Search code examples
pythonserializationyamlpyyaml

PyYAML - Serialize classes (types / class references) that are members of objects


Short version: How can one serialize a class (class reference, i.e. not an object) that is a member of an object (see: example)?

Long version:

I have been using the answer to this question in my work: How can I ignore a member when serializing an object with PyYAML?

So, my current implementation is this:

class SecretYamlObject(yaml.YAMLObject):
    """Helper class for YAML serialization.
    Source: https://stackoverflow.com/questions/22773612/how-can-i-ignore-a-member-when-serializing-an-object-with-pyyaml """

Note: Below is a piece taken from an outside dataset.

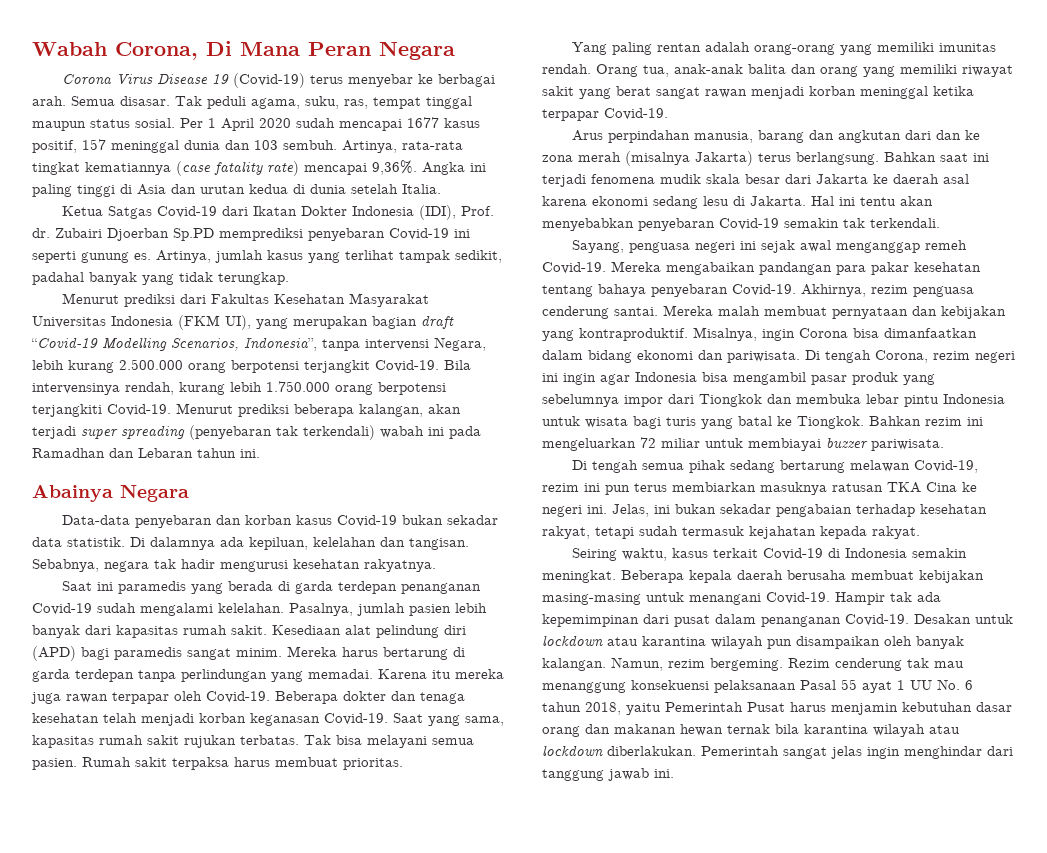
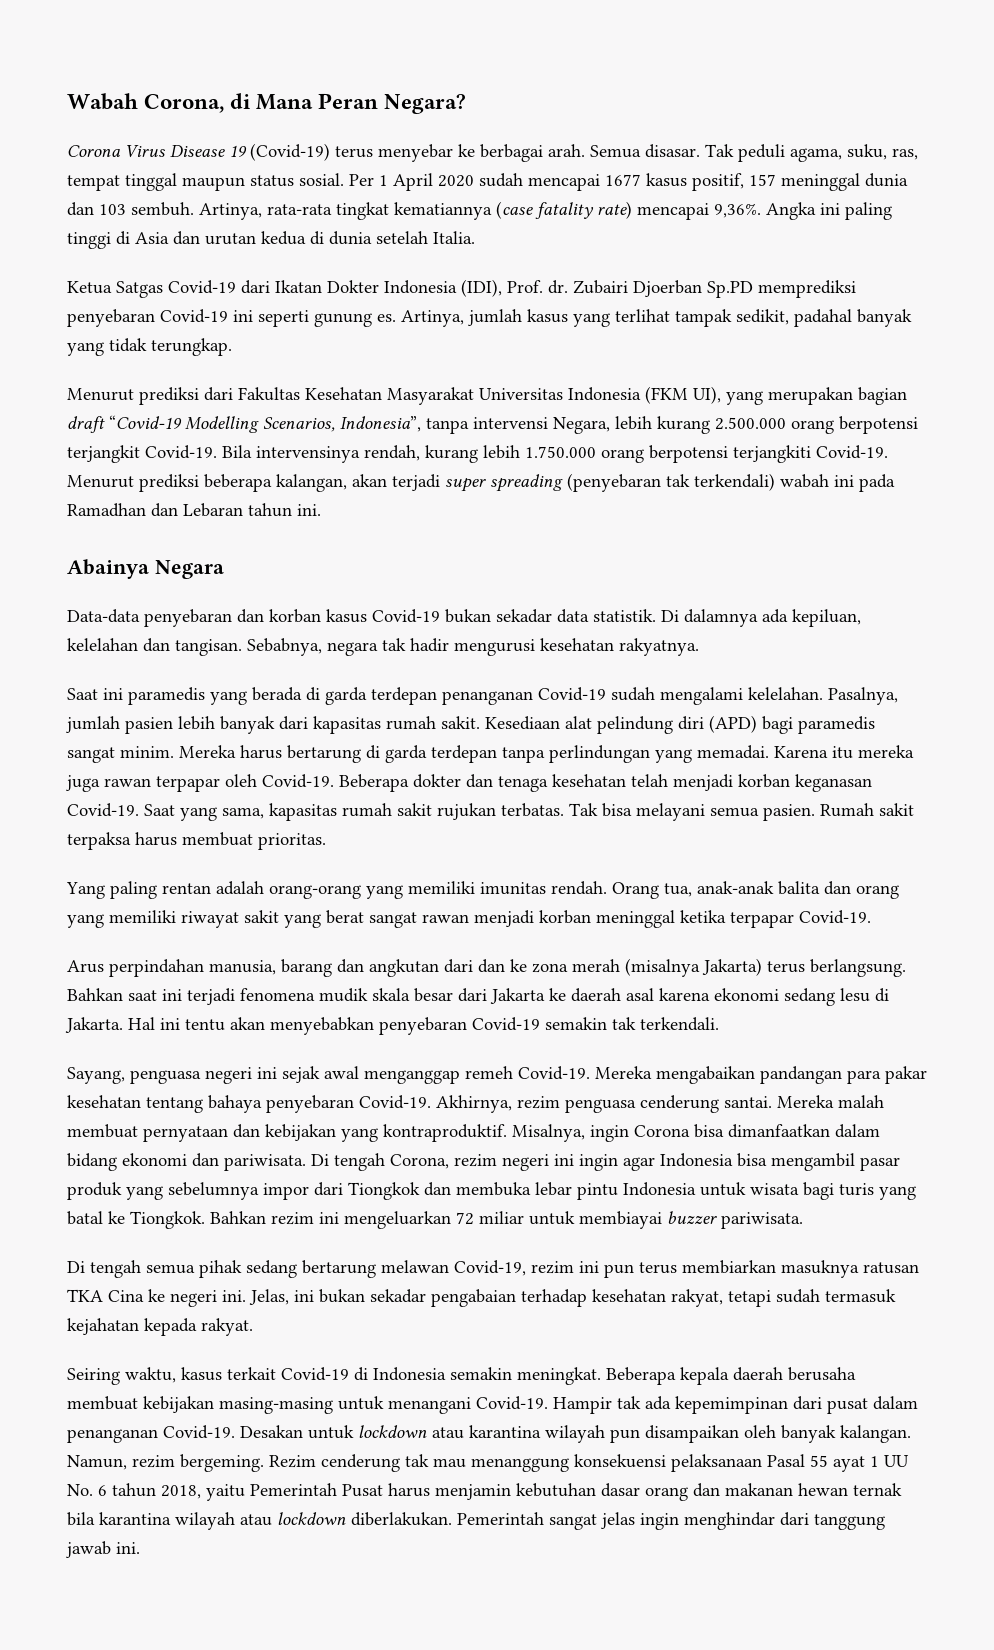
[206,41,232,56] Di -> [230,93,251,109] di
[379,41,455,60] Negara -> [384,94,467,114] Negara?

    def __init__(self, *args, **kwargs):
        self.__setstate__(self, kwargs) #Default behavior, so one could just use setstate
        pass

    hidden_fields = []
    @classmethod
    def to_yaml(cls,dumper,data):
        new_data = copy(data)
        for item in cls.hidden_fields:
            if item in new_data.__dict__:
               del new_data.__dict__[item]
        res = dumper.represent_yaml_object(cls.yaml_tag, new_data, cls, flow_style=cls.yaml_flow_style)
        return res

So far, this has been working fine for me because until now I have only needed to hide loggers:

class EventManager(SecretYamlObject):
    yaml_tag = u"!EventManager"
    hidden_fields = ["logger"]

    def __setstate__(self, kw): # For (de)serialization
        self.logger = logging.getLogger(__name__)
        self.listeners = kw.get("listeners",{})
        #...
        return


    def __init__(self, *args, **kwargs):
        self.__setstate__(kwargs)
        return

However, a different problem appears when I try to serialize non-trivial objects (if Q is directly from object, this is fine, but from yaml.YAMLObject it fails with "can't pickle int objects"). See this example:

class Q(SecretYamlObject): #works fine if I just use "object"
    pass

class A(SecretYamlObject):
    yaml_tag = u"!Aobj"
    my_q = Q
    def __init__(self, oth_q):
        self.att = "att"
        self.oth_q = oth_q
        pass
    pass

class B(SecretYamlObject):
    yaml_tag = u"!Bobj"
    my_q = Q
    hidden_fields = ["my_q"]
    def __init__(self, oth_q):
        self.att = "att"
        self.oth_q = oth_q
        pass
    pass

class C(SecretYamlObject):
    yaml_tag = u"!Cobj"
    my_q = Q
    hidden_fields = ["my_q"]

    def __init__(self, *args, **kwargs):
        self.__setstate__(kwargs)
        pass

    def __setstate__(self, kw):
        self.att = "att"
        self.my_q = Q
        self.oth_q = kw.get("oth_q",None)
        pass

    pass

a = A(Q)
a2 = yaml.load(yaml.dump(a))

b = B(Q)
b2 = yaml.load(yaml.dump(b))

c = C(my_q=Q)
c2 = yaml.load(yaml.dump(c))
c2.my_q
c2.oth_q

A and B give "can't pickle int objects" errors, while C doesn't initialize oth_q (because there is no information about it).

Question: How to preserve the information about which class reference is held?

(I need to hold the class reference to be able to make objects of that type - an alternate for this might work too)


Solution

  • When loading dumped YAML, you normally don't need to preserve the information about which class needs to be instantiated. That is what tag information, stored in the file with !XObj, is for.

    If you hide a reference to an object of a certain class, by not dumping the attribute that refers to it, and then run into problems instantiating that object (because you don't know its class) when loading, you are doing something wrong. In that case you should hide the internals of the referenced object, not the attribute that references the object. You could e.g. dump the referenced object using !XObj null.

    By hiding the internals, you will have the appropriate tag, pointing to the right class to create an object from, when loading. You'll have to decide what your programs with the internals for that object, based on the limited null information.

    Warning: you should seriously reconsider using yaml.YAMLObject in the way you do. You are using the, documented as unsafe, load() and if you cannot guarantee 100% control, now and at any time in the future, of your YAML input, you might lose the content of your drive, the secrecy of the objects you try to hide, or worse. You should be using safe_load() or move away from using a library like PyYAML, which defaults to being unsafe.